Data excerpts
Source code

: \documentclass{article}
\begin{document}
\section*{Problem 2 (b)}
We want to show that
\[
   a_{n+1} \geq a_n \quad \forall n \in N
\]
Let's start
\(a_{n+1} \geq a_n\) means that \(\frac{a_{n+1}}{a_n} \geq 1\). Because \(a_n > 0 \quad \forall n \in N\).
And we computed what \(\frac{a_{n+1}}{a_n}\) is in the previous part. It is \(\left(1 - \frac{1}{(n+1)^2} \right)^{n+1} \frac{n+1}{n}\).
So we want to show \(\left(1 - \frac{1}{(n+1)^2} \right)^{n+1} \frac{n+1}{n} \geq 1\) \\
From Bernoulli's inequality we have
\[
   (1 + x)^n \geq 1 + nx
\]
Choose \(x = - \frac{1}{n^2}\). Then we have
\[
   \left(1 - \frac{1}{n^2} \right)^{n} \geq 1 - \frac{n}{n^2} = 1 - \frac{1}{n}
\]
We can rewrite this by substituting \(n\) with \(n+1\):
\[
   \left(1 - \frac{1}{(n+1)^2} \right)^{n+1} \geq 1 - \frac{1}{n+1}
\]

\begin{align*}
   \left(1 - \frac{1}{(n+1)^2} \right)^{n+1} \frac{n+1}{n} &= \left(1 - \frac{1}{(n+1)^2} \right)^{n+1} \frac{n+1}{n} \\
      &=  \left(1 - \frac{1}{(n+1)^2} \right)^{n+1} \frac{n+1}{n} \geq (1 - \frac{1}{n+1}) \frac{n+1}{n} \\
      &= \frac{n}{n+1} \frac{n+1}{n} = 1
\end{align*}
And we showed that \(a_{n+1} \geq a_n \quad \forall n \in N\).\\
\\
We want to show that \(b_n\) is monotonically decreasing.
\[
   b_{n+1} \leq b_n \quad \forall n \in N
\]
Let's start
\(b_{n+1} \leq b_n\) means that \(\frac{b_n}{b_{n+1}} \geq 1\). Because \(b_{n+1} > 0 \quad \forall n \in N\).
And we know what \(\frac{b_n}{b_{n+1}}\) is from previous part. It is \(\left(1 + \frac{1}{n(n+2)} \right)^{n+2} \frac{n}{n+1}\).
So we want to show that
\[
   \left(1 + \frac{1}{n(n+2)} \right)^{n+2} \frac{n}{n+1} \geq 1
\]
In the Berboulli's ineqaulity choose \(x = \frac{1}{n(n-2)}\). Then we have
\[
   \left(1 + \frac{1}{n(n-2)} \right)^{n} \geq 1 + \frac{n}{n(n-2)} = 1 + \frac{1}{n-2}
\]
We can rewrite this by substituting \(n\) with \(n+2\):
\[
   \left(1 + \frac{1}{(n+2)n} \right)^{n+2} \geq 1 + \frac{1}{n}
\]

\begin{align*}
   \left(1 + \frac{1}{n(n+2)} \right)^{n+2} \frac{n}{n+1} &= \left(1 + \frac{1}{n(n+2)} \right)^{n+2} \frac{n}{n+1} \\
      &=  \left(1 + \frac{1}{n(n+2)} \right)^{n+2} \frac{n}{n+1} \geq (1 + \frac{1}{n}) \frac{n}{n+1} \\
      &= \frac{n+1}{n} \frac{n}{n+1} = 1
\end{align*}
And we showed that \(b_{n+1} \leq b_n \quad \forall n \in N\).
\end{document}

#### [JOB]
Using the records above, list each line that includes "part".

#### [OUTPUT FOR THIS EXERCISE]
And we computed what \(\frac{a_{n+1}}{a_n}\) is in the previous part. It is \(\left(1 - \frac{1}{(n+1)^2} \right)^{n+1} \frac{n+1}{n}\).
And we know what \(\frac{b_n}{b_{n+1}}\) is from previous part. It is \(\left(1 + \frac{1}{n(n+2)} \right)^{n+2} \frac{n}{n+1}\).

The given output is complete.